EXERCISE DETAILS –
The word "wire" marks the lines to copy; find all of them in the entries below.

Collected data

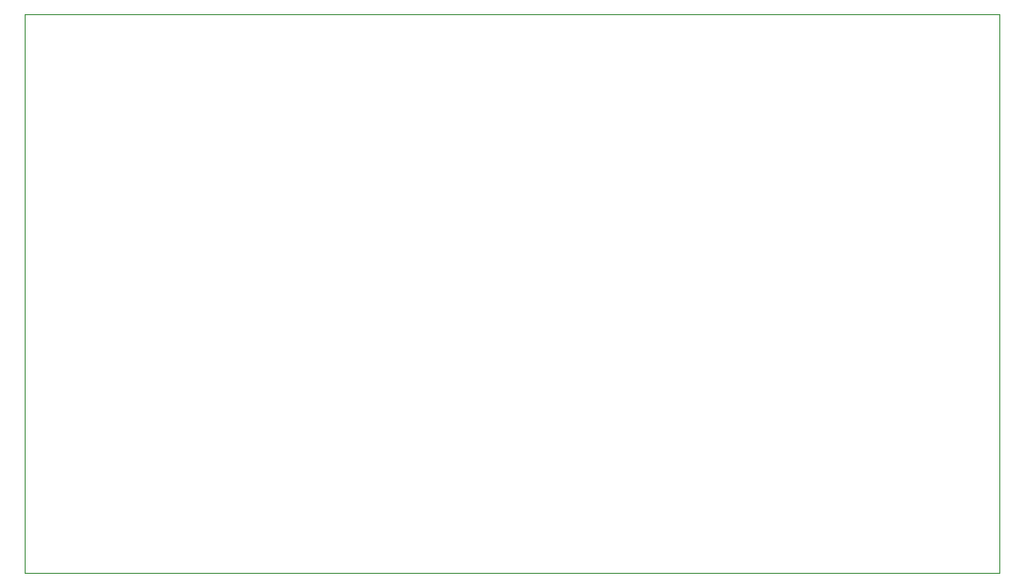
<source format=gbr>
G04 #@! TF.GenerationSoftware,KiCad,Pcbnew,(5.1.0)-1*
G04 #@! TF.CreationDate,2020-05-18T11:58:27+02:00*
G04 #@! TF.ProjectId,led_display_v1,6c65645f-6469-4737-906c-61795f76312e,rev?*
G04 #@! TF.SameCoordinates,Original*
G04 #@! TF.FileFunction,Profile,NP*
%FSLAX46Y46*%
G04 Gerber Fmt 4.6, Leading zero omitted, Abs format (unit mm)*
G04 Created by KiCad (PCBNEW (5.1.0)-1) date 2020-05-18 11:58:27*
%MOMM*%
%LPD*%
G04 APERTURE LIST*
%ADD10C,0.120000*%
G04 APERTURE END LIST*
D10*
X100000000Y-50000000D02*
X100000000Y-100000000D01*
X187000000Y-50000000D02*
X100000000Y-50000000D01*
X187000000Y-100000000D02*
X187000000Y-50000000D01*
X100000000Y-100000000D02*
X187000000Y-100000000D01*
M02*

</source>
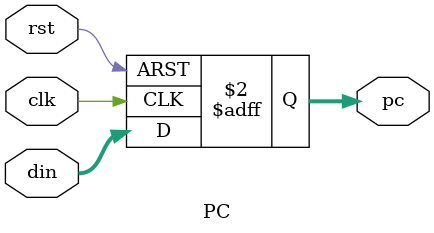
<source format=v>
`timescale 1ns / 1ps


module PC(
    input wire clk,
    input wire rst,
    input wire [31:0] din,
    
    output reg [31:0] pc
    );

    always @(posedge clk or posedge rst) begin
        if (rst) begin
            pc <= 32'h0000_0000;
        end else begin
            pc <= din;
        end
    end
endmodule

</source>
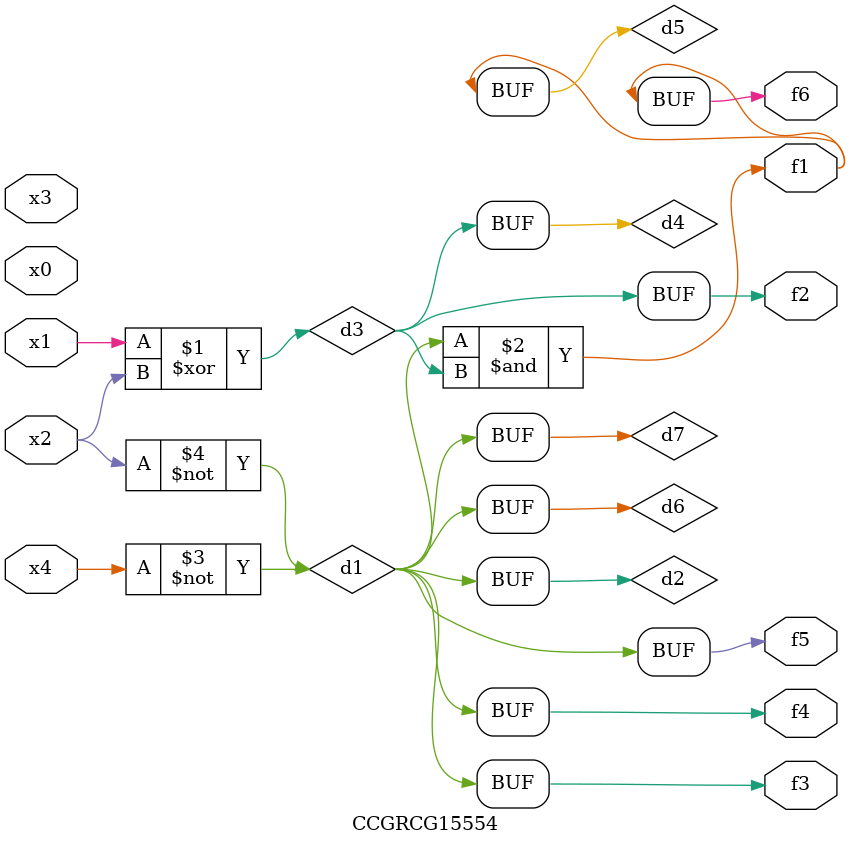
<source format=v>
module CCGRCG15554(
	input x0, x1, x2, x3, x4,
	output f1, f2, f3, f4, f5, f6
);

	wire d1, d2, d3, d4, d5, d6, d7;

	not (d1, x4);
	not (d2, x2);
	xor (d3, x1, x2);
	buf (d4, d3);
	and (d5, d1, d3);
	buf (d6, d1, d2);
	buf (d7, d2);
	assign f1 = d5;
	assign f2 = d4;
	assign f3 = d7;
	assign f4 = d7;
	assign f5 = d7;
	assign f6 = d5;
endmodule

</source>
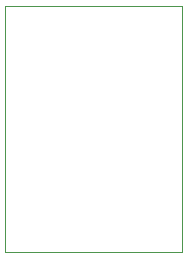
<source format=gko>
G04 #@! TF.GenerationSoftware,KiCad,Pcbnew,(5.1.5)-3*
G04 #@! TF.CreationDate,2020-08-07T02:09:01-04:00*
G04 #@! TF.ProjectId,SOIC-16,534f4943-2d31-4362-9e6b-696361645f70,rev?*
G04 #@! TF.SameCoordinates,Original*
G04 #@! TF.FileFunction,Profile,NP*
%FSLAX46Y46*%
G04 Gerber Fmt 4.6, Leading zero omitted, Abs format (unit mm)*
G04 Created by KiCad (PCBNEW (5.1.5)-3) date 2020-08-07 02:09:01*
%MOMM*%
%LPD*%
G04 APERTURE LIST*
%ADD10C,0.050000*%
G04 APERTURE END LIST*
D10*
X117850000Y-72200000D02*
X132850000Y-72200000D01*
X132850000Y-72200000D02*
X132850000Y-93000000D01*
X132850000Y-93000000D02*
X117850000Y-93000000D01*
X117850000Y-93000000D02*
X117850000Y-72200000D01*
M02*

</source>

ANSWER BELOW –
    input wire clk,
    input wire rst,
    input wire [31:0] din,
	wire d1, d2, d3, d4, d5, d6, d7;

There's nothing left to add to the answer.